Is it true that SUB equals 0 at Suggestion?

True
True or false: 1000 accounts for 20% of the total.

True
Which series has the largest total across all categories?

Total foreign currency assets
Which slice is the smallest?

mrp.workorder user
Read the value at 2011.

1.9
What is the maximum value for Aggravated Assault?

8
---
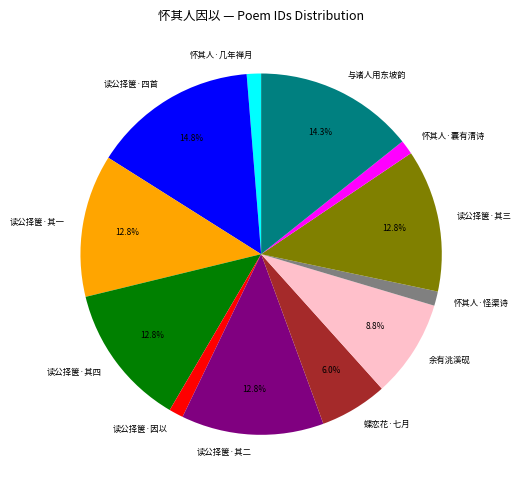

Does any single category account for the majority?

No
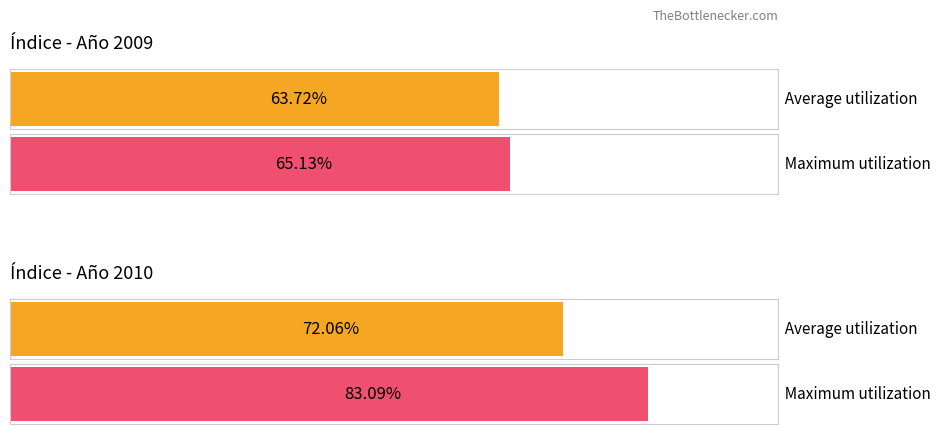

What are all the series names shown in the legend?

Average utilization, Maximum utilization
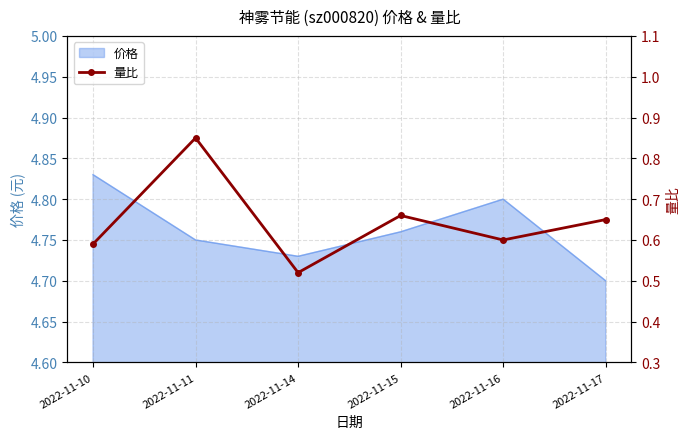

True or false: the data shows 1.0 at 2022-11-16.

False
==
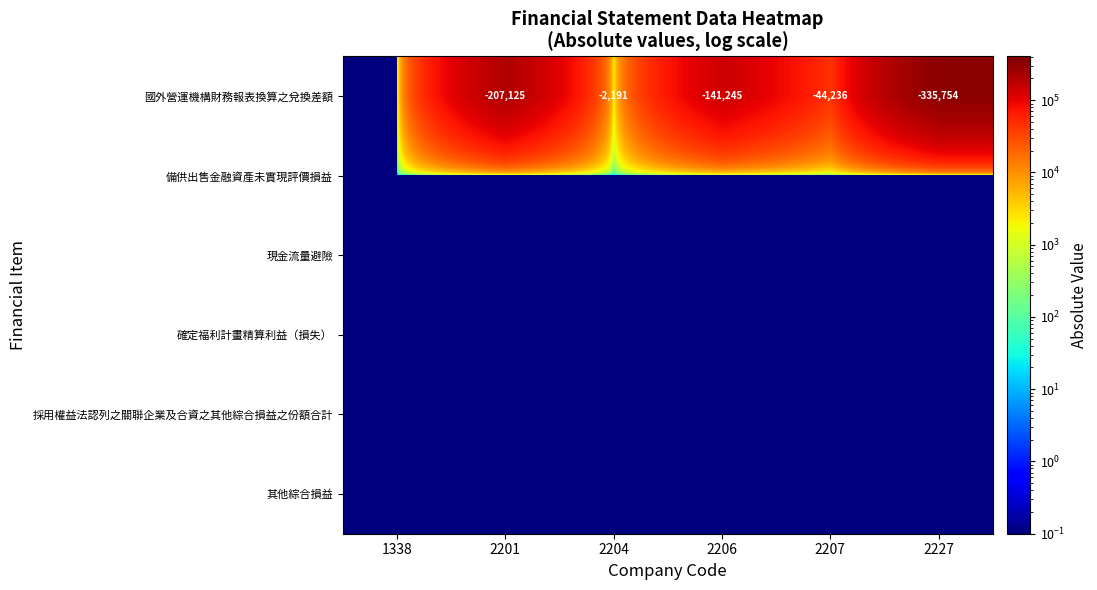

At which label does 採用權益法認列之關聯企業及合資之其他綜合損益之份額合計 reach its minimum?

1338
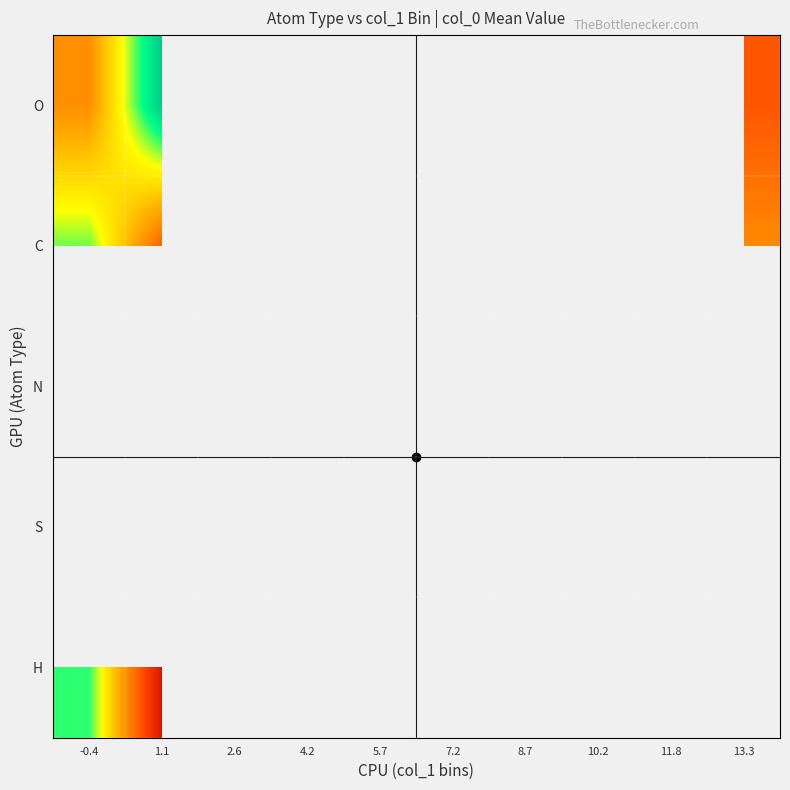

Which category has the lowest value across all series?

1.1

[PROBLEM DESCRIPTION] Write out, word for word, the part of the material that opens with the line containing "Is it true that SUB equals 0 at Suggestion?" and closes with the line containing "What is the". Include both of those lines.

[ANSWER SPACE]
Is it true that SUB equals 0 at Suggestion?

True
True or false: 1000 accounts for 20% of the total.

True
Which series has the largest total across all categories?

Total foreign currency assets
Which slice is the smallest?

mrp.workorder user
Read the value at 2011.

1.9
What is the maximum value for Aggravated Assault?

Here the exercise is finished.